From the listing below, copy each line where "subsection" occurs.

**RECORD EXCERPTS**.
******************************

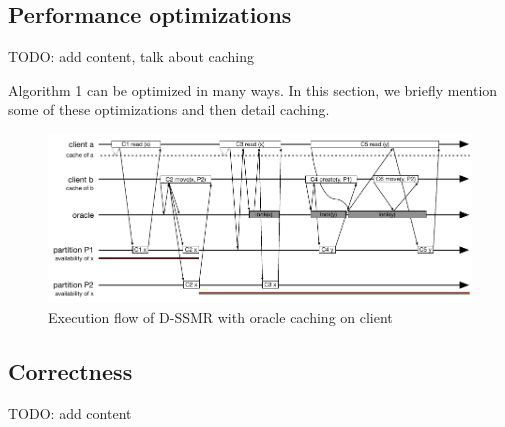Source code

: \subsection{Performance optimizations}
\label{sec:optm}
TODO: add content, talk about caching

Algorithm 1 can be optimized in many ways. In this section, we briefly mention some of these optimizations and then detail caching.

\begin{figure}
\begin{minipage}[b]{1\linewidth} %
\centering
      \includegraphics[width=0.85\linewidth]{figures/cache}
\end{minipage}
\caption{Execution flow of D-SSMR with oracle caching on client}
\label{fig:cache}
\end{figure}


\subsection{Correctness}
\label{sec:correctness}
TODO: add content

******************************

**ANSWER TO THIS EXERCISE**.
: \subsection{Performance optimizations}
\subsection{Correctness}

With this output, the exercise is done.